To-do item: Go to the line containing "(для ажурной резинки)" in the records below. Repeat it and the lines after it exactly, all the way to the end.

Dataset records:
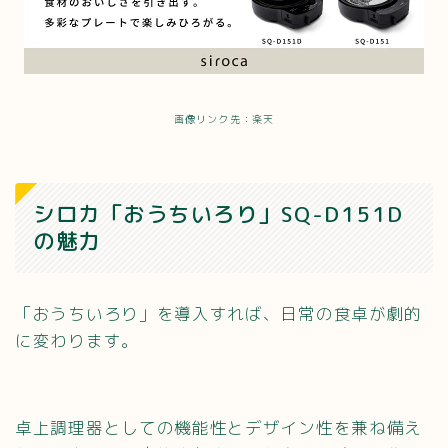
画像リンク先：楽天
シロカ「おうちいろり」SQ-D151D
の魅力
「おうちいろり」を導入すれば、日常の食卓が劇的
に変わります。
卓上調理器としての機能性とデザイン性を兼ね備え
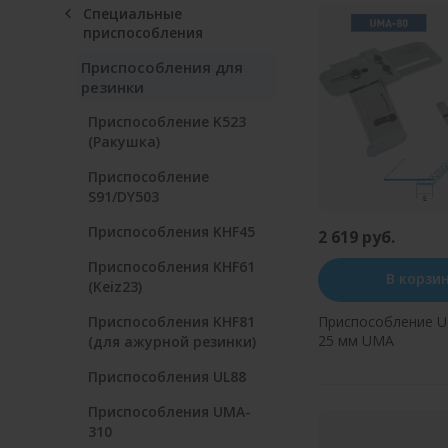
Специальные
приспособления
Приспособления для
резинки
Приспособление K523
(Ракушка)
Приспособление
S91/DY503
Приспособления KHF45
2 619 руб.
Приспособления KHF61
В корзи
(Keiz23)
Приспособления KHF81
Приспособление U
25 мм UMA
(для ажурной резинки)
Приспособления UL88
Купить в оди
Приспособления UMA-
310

Solution for this problem:
(для ажурной резинки)
Приспособления UL88
Купить в оди
Приспособления UMA-
310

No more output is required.